◆ Set task ◆
In the text on the dynamo, how wide was the copper disk that Faraday mounted in his 1831 machine?

We have seen how the simple glass cylinder or sulphur roll became, when rubbed, a generator of electricity. In a later chapter of electrical history, we saw a new and more powerful generator of electricity in the voltaic cell, by means of opposing metals acted upon chemically by acids. The greatest, grandest, most powerful, and most economic of all generators of electricity was yet to come in the shape of the dynamo. We see its beginnings in those investigations of Faraday which led to the discovery of the induction coil and the principles of magneto-electric induction. In 1831, he invented a simple yet, for that date, wonderful machine, which was none the less the first dynamo in principle, because he modestly called it “A New Electrical Machine.” He mounted a thin disk of copper, about twelve inches in diameter, upon a central axis, so that it would revolve between the opposite poles of a permanent magnet. As the disk revolved, its lower half cut the field of force of the magnet, and a current was induced which was carried away by means of two collecting brushes, fastened respectively to the axis and circumference of the disk. This was the first electric current ever produced by a permanent magnet. The Faraday machine and others that derived the mechanical energy which was converted into electric current from a permanent magnet were classed as magneto-generators. Soon the electro-magnet took the place of the permanent magnet, because it produced a much stronger field of force. But then the electro-magnet had to have a current to excite it. This current was supplied by a magneto-generator, placed somewhere on the dynamo. Now came the thought, suggested by Brett in 1848, that the induced currents of the dynamo could themselves be turned to account for increasing the strength of the electro-magnets used in inducing them. This was a most progressive step in the history of the dynamo. It led to rapid inventions, whose principle was based on the fact that every dynamo carried within the cores of its magnets enough of unused or residual magnetism to render the magnets self-exciting the moment the machine started. So the outside means of magnetizing the fields of force of the dynamo passed away.

The dynamo speedily grew in size and importance. The electro-magnets or fields of force were greatly increased in number, size, and power. There were great improvements in the construction and efficiency of the wire coils or armatures which cut the fields of force, and a corresponding increase in their number. Commutators and brushes underwent like improvement. So, at last, the well-nigh perfect and all-powerful dynamo of the end of the century was evolved, with a capacity for delivering, in the form of electricity, ninety per cent of the mechanical energy which set it in motion. In the application of steam to machinery, eighty per cent, and sometimes more, of the energy supplied by a ton of coal is lost.


A DYNAMO.

◆ Information supplied ◆
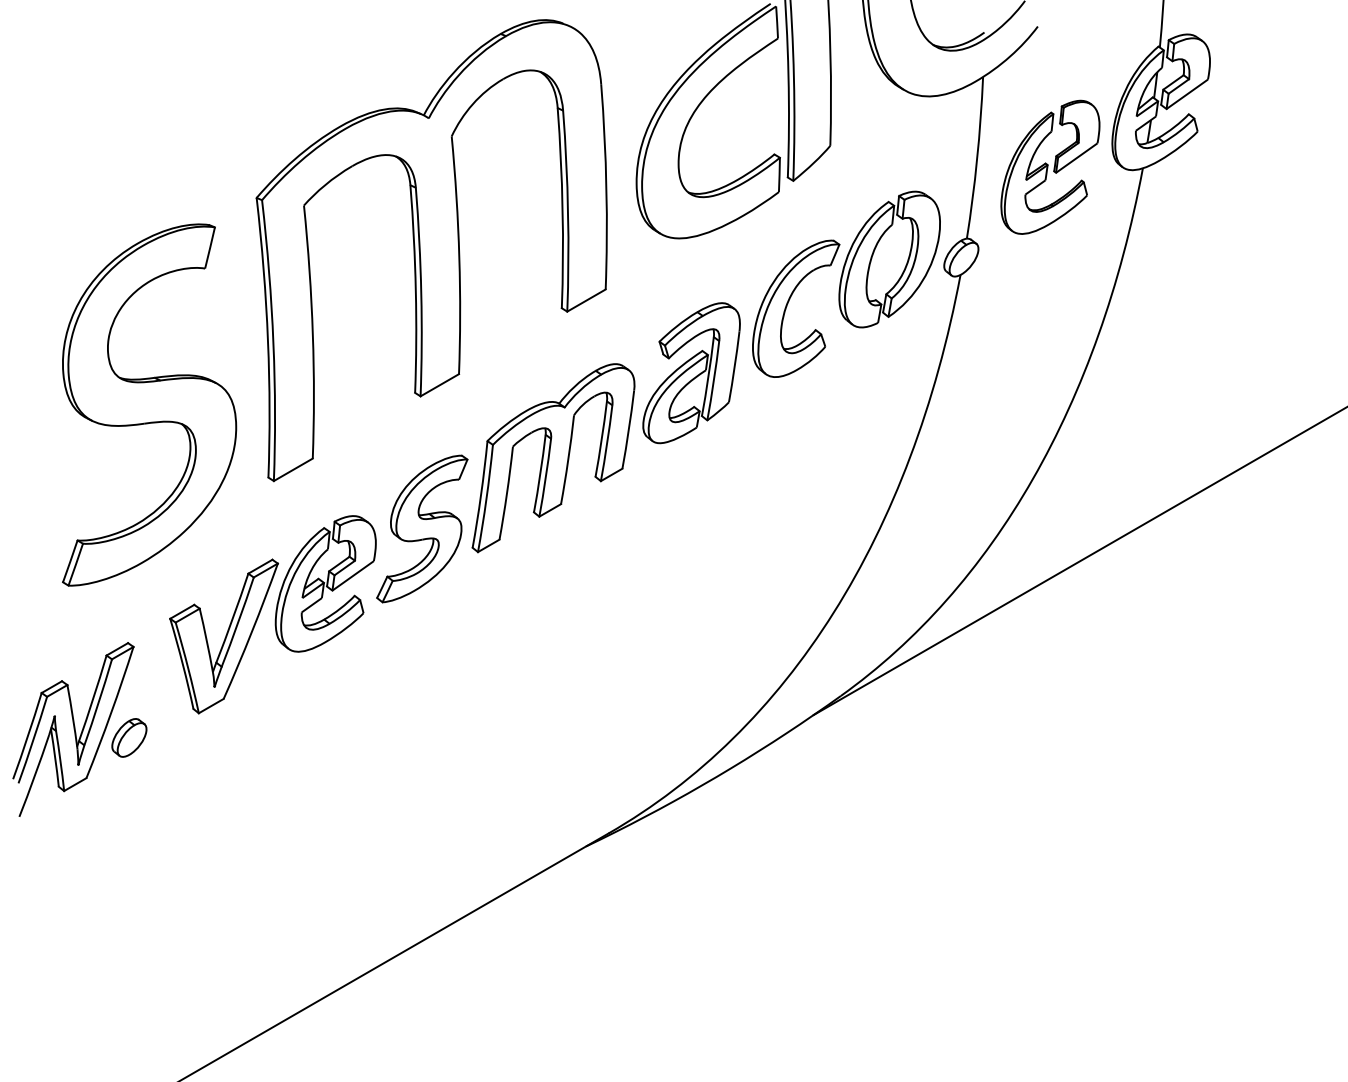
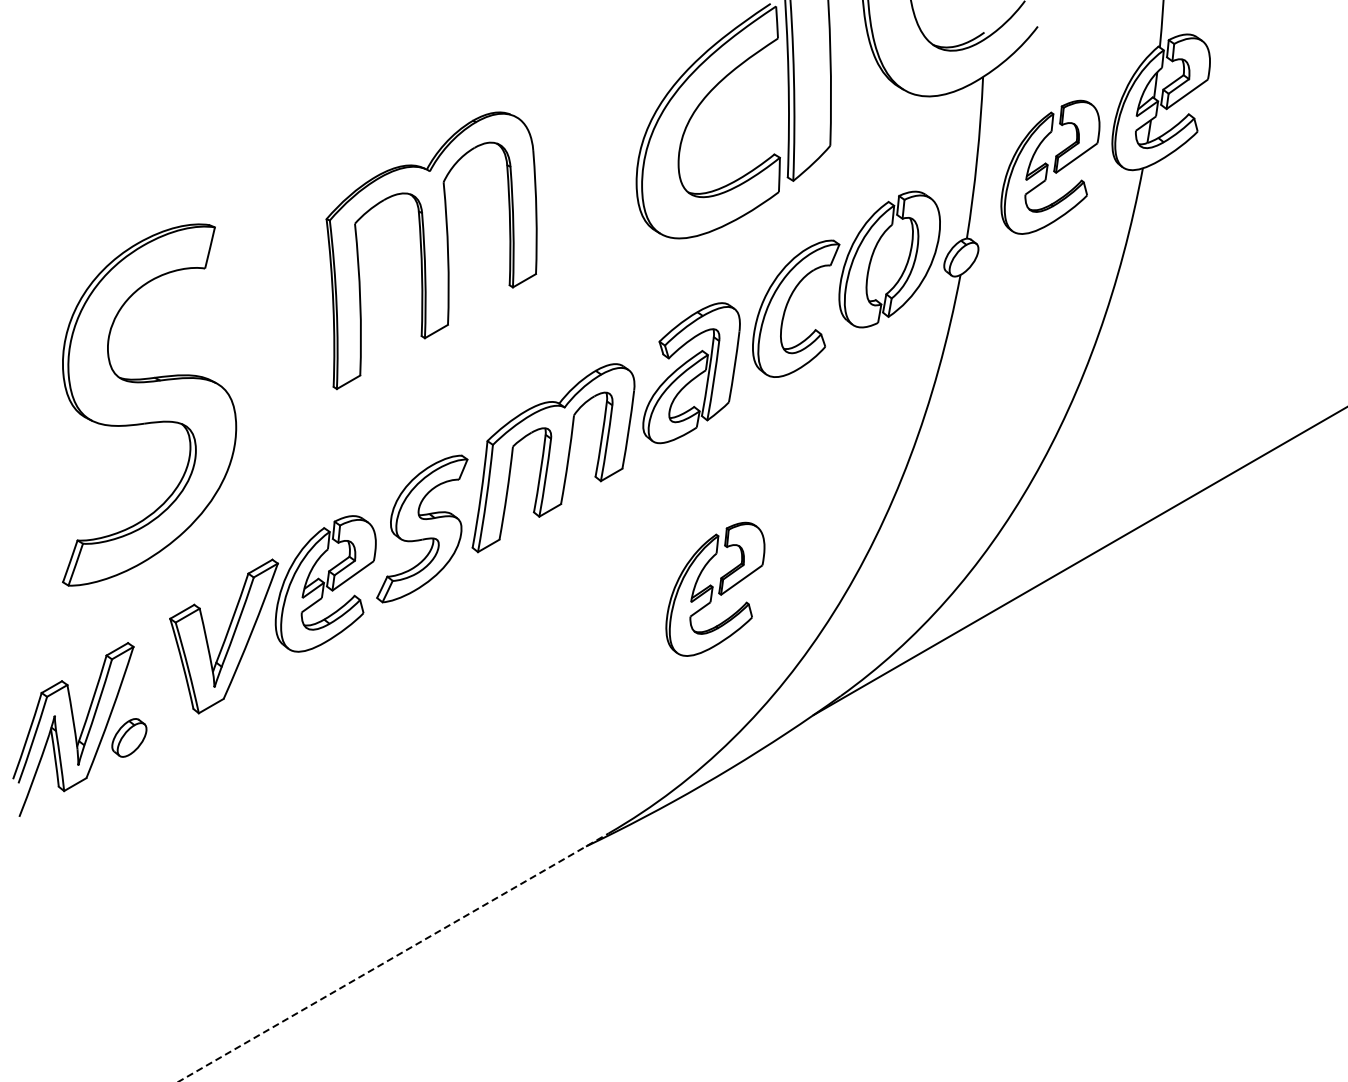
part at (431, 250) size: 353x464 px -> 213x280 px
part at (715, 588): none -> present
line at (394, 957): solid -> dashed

...

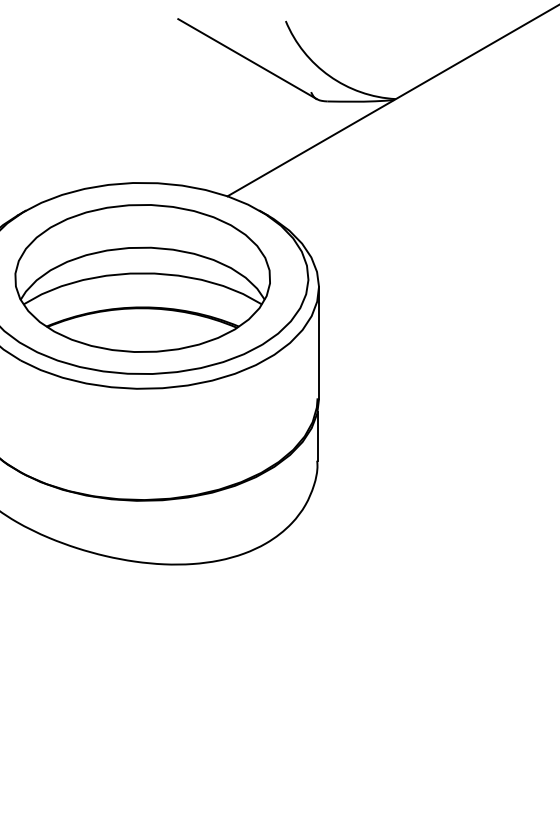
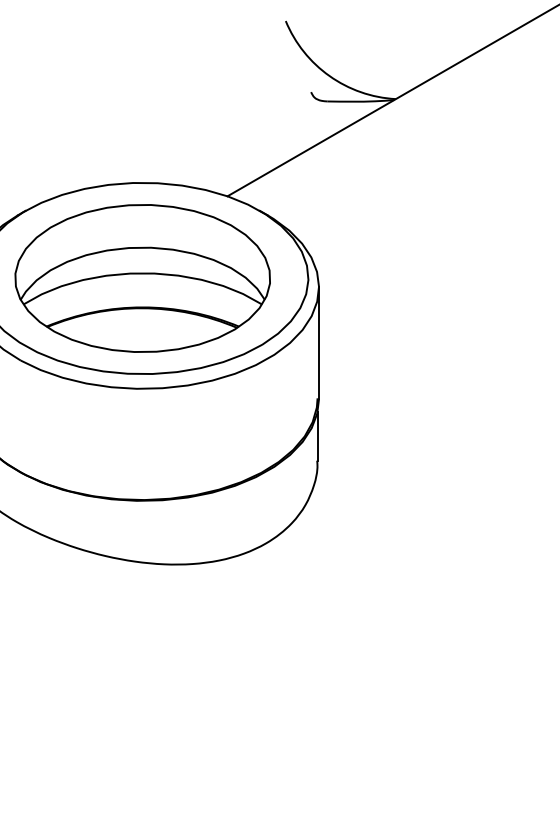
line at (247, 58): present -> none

◆ Reply ◆
About twelve inches in diameter.